Before I came to college, I didn't have much experience with people using different pronouns, especially gender neutral pronouns. In my first college class, the professor went around the room and asked everyone their name, major, pronouns, and of course a fun fact about themselves. At the time, I only used she/her/hers as my pronouns. Coming from a small town and being the only queer person in my school for a long time, I was not used to being asked what my pronouns were. After meeting several people who use gender neutral pronouns, I had started thinking about my own identity and why I used the pronouns I did.
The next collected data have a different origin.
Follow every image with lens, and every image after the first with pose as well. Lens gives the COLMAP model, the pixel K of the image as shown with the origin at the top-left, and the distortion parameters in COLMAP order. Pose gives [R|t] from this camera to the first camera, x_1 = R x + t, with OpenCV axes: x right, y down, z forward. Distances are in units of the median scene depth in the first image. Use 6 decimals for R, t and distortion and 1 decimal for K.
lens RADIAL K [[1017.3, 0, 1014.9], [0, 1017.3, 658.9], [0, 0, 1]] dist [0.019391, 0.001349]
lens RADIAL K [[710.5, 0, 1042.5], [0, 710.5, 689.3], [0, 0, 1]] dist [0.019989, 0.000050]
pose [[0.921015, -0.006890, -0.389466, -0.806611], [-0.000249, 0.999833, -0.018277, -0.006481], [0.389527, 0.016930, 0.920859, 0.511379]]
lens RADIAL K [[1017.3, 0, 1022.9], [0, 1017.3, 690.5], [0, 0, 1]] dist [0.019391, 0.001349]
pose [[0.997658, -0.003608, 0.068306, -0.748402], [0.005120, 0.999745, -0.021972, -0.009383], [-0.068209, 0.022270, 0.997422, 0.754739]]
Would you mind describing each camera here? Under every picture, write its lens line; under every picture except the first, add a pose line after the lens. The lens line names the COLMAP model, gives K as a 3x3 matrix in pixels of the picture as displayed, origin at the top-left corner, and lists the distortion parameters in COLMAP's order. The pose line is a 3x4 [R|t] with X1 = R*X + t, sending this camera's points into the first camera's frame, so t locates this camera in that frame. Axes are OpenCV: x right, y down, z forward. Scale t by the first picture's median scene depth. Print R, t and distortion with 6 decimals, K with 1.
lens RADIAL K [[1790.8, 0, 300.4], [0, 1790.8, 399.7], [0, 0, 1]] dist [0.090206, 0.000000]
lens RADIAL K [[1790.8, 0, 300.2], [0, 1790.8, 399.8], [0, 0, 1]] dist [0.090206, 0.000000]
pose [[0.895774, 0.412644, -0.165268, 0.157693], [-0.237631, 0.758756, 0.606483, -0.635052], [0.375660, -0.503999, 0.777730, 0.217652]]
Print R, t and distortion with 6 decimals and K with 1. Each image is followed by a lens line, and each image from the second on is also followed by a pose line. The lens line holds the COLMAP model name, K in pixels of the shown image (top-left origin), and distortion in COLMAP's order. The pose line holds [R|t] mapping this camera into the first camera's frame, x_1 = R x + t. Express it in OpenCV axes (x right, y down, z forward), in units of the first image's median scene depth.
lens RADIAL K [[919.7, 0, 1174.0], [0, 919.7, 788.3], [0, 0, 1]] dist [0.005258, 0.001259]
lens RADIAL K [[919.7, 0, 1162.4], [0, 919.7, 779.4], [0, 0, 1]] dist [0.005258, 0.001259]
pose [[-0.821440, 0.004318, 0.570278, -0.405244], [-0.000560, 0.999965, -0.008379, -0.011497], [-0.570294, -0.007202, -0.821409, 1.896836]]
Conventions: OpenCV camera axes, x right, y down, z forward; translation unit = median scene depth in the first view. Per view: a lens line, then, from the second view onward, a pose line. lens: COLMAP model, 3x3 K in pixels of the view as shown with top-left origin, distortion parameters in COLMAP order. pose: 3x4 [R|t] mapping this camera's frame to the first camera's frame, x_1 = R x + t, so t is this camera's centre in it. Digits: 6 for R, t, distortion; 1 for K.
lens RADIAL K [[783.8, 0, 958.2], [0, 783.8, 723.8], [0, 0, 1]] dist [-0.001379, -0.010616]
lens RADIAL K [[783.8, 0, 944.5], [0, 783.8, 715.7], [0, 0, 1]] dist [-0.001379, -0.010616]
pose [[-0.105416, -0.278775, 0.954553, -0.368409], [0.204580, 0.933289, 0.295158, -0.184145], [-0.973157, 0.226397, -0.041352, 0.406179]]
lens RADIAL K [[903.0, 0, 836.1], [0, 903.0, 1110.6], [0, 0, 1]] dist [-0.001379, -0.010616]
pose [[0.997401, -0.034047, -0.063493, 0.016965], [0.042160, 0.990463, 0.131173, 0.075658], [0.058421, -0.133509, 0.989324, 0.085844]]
During my sophomore year of college, I had an amazing professor in my Women and Gender Studies class. My professor identifies as trans non-binary. The usual introductions started on the first day of class and when it came to me I said the class could use whatever pronouns they wanted to use when talking about me. I was fine with she/her/hers, he/him/his, and they/them/theirs. At this point in my life, I had come to a point where I wanted to experiment using different ways to identify myself. Later on in the semester, I went an talked to my professor alone because I needed someone to talk to about the feelings I was having.
When I talked to them, I realized that I was more than I thought I was; we all are. The topic of gender neutral pronouns came up and I mentioned that I did not feel like they were for me. Unfortunately, I still had the "grammar" issue with calling one person a "they". After about five minutes, my mind was changed forever. My professor told me that everyone is plural. Gender is a performance, this is something I have known for years and it has always resonated with me. The social constructs around gender are all a performance and individuals constantly act on them in order to perform the gender they identify most with, or if they don't identify with any gender, then they are still acting on those feelings.
Gender neutral pronouns are acceptable for everyone regardless of their gender identity. I was told that I constantly act on multiple roles in my life. All at once I am a student, child, employee, queer person, writer, etc. Since I act on multiple roles at once, why is it "against the norm" to use gender neutral pronouns that make me plural? When they said this, I sat in silence and thought about all the roles that I am performing at one time and how I truly am plural. I am not one thing, I am neutral in the roles that I play and therefore I now see why I can use gender neutral pronouns.
Since this conversation, I have changed my language to be more inclusive. I refer to people I don't know with gender neutral pronouns, I use gender neutral pronouns when introducing myself now too. As time has passed, I have found that I identify last with she/her/hers pronouns and genuinely, they just don't fit me. I don't correct people if they use she/her/hers pronouns on me because for the longest time that is what I used and went by. I have friends that use gender neutral, she/her/hers, and he/him/his pronouns on me. I love the variety that I have in my life with the interchanging pronouns.
Gender neutral pronouns work for everyone. You are acting on several roles at once and you are plural.